Since 2007, we’ve offered Transition2Work® nationwide as a supplement to workers’ compensation return-to-work programs nationwide. By placing injured workers at local nonprofit organizations to perform light duty work when their employer cannot accommodate their physical restrictions on-site, the program provides benefits to the injured worker, company, and the community.
Those same benefits our workers’ compensation clients already realize — costs savings, reduced claim duration, and helping injured workers get back to work quickly while making a positive contribution to their community — also extend to non-occupational disability claims.
Additionally, including non-occupational injuries in a comprehensive return-to-work program is good practice. Policies and procedures that require injured employees to be completely free of restrictions before returning to work or do not treat occupational and non-occupational disabilities similarly by offering temporary transitional duty risk violating ADAAA guidelines. Employers can help ensure they are ADAAA compliant by offering reasonable accommodation for all injured employees, regardless of how the employee is injured.
Caring Companies = Engaged Employees
Clients who are already using Transition2Work for their Integrated Disability programs are experiencing excellent results, including positive feedback from their employees, which is a defining factor for any successful return-to-work program.
Employees at a company with a strong return-to-work program enjoy the certainty of knowing what will happen if they are injured and that their company is committed to retaining them if they are injured whether on-the-job or off.
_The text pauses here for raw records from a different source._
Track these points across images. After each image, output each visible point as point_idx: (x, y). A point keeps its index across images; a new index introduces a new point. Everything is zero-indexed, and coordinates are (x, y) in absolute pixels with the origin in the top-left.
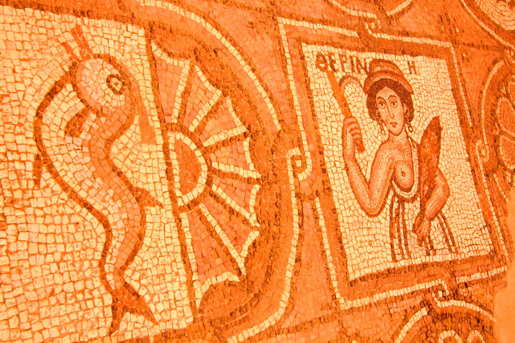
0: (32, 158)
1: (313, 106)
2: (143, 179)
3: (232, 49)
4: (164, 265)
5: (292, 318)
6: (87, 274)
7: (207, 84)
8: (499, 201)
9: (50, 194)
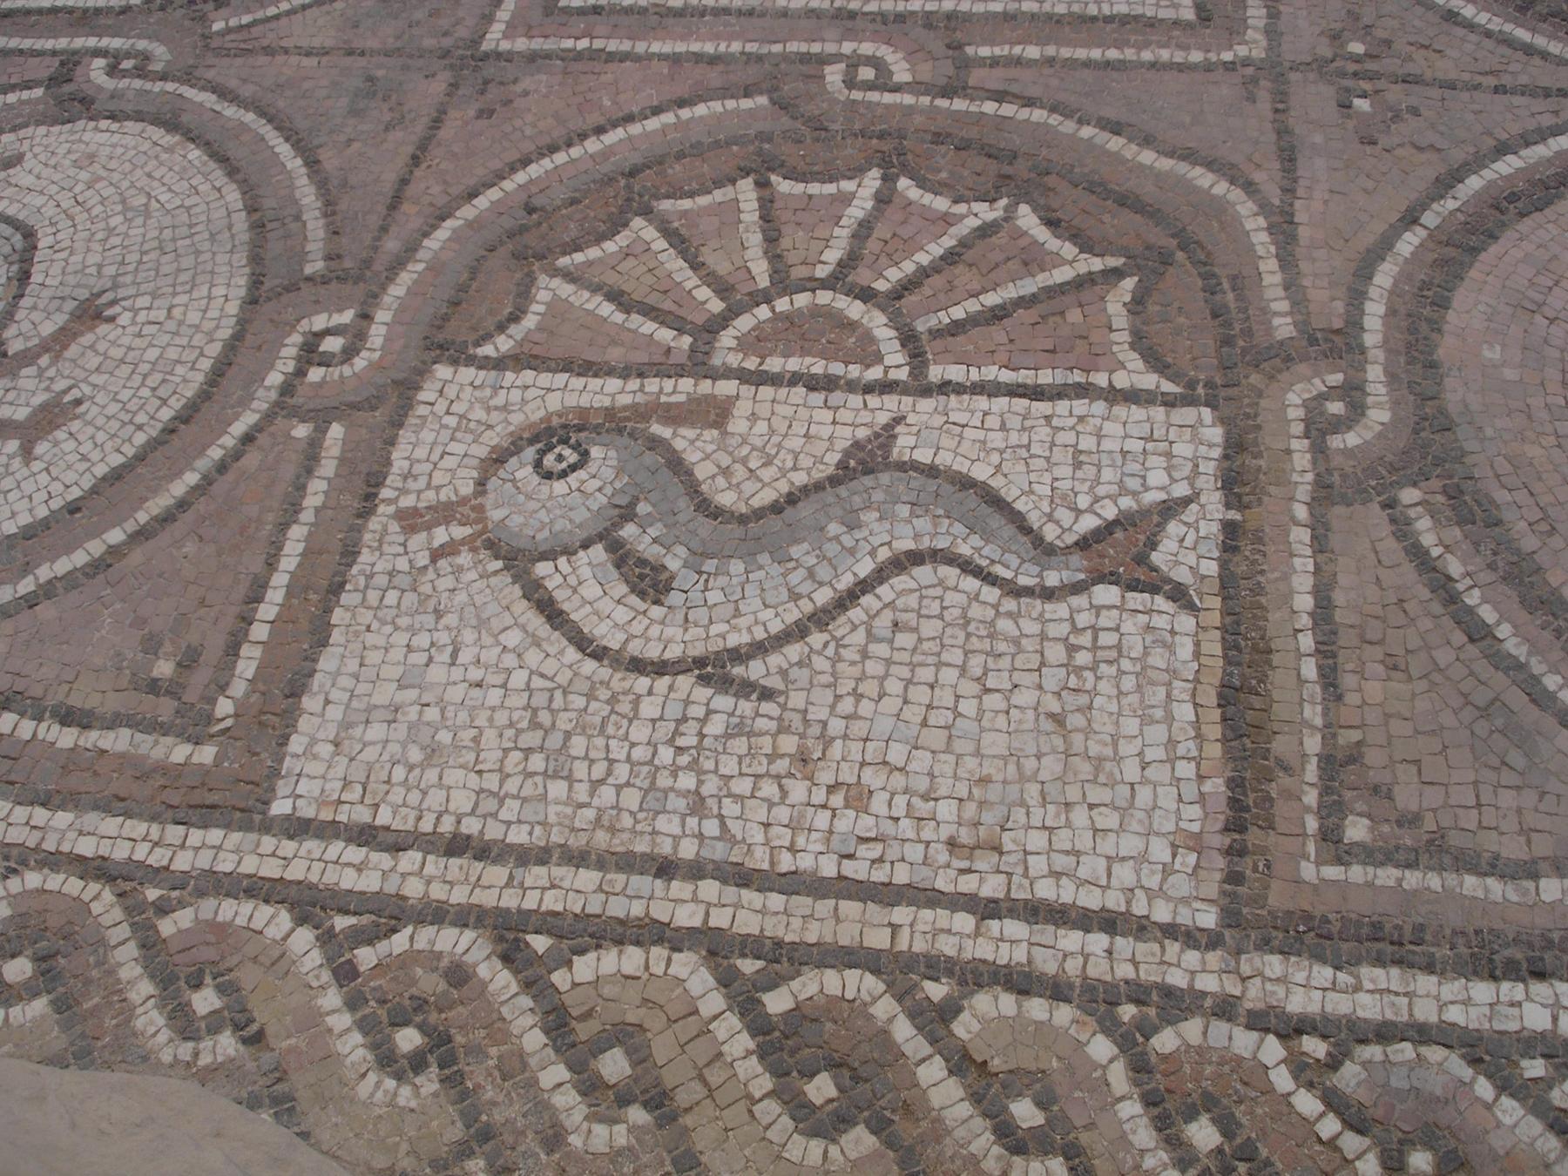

The Gallup-Sharecare Well-Being Index shows that employees who know their company is committed to their health and recovery take a more active role in their own health needs. By being an advocate for the employee, companies create the biggest advocate for an employee’s recovery – themselves. Employees who are actively involved in their recovery process recover faster and suffer less from psycho-social issues.
The Americans with Disabilities Act (ADA), enacted in 1990 and amended in 2008, prohibits discrimination based on disability. Under the ADA, employers are required to provide reasonable accommodations to qualified individuals with disabilities unless doing so would pose undue hardship.
The Equal Employment Opportunity Commission (EEOC) has broadened the definition of disability under the ADAAA (ADA Amendments Act of 2008) which increased the number of employees who are entitled to accommodations. The ADAAA requires employers who have 15 or more employees to assess accommodations for any employee who may need them regardless of whether the disability arose from a work or non-work related injury or illness.
A program that does not offer transitional duty to all employees risks violating the ADAAA unless they have a legitimate business reason for doing so. Noncompliance with these guidelines can lead to increased litigation. For example, in 2009 the EEOC found Jewel-Osco violated the ADAAA by prohibiting disabled employees from participating in the company’s 90-day light duty program if they were not injured on the job.
Cost Savings for Both Employee and Employer
Non-occupational injury costs are much greater for employers than costs under workers’ compensation.
Robert Wilson, president & CEO of WorkersCompensation.com, said, “A study done a number of years ago in the Canadian Province of Saskatchewan revealed that the costs for employers for non-occupational injuries was something in the order of ten times greater than their occupationally caused counterparts.”
Peter Rousmaniere, a columnist for the Workers’ Compensation Institute, points out that, “On a per capita basis, the total health and wage replacement costs come to about $5,000 per worker per year. Compare that to the per capita costs of workers’ comp benefits of the American worker, which is around $500 (that is, when you divide the entire workers’ comp benefit bill by the total number of employees).”
Whether an employee was injured on-the-job or off, the Bureau of Labor Statistics reports that the likelihood of an injured employee returning to work decreases from 90% during the first month, to just 50% after 6 months. After a year, the likelihood drops down to 5%.
An injured employee who is provided with the ability to transition back to their regular position can save a company thousands of dollars just by returning to work. A paper from the Center for American Progress reviewed 30 case studies in 11 research papers that provided estimates of the cost of turnover and found that businesses on average spend about one-fifth of an employee’s annual salary to replace that worker. Costs include the cost of hiring, onboarding and training, and cost of time while the position is unfilled.
By incorporating non-occupational injuries into a comprehensive return-to-work program, employers can save in the long-term. Effective return-to-work programs can lessen the need to replace employees, lower employee turnover, and reduce associated costs with new hires such as recruitment, hiring, and onboarding. Companies also show that they care about their employees and that they have an avenue to attract, and more importantly, retain talented, valued employees.
For employees, this means a weekend softball injury won’t jeopardize their position and the opportunity to participate in temporary transitional duty, with their physician’s approval, may get them back to work and earning income faster.
This information is made available for educational purposes only and is not intended to constitute legal advice.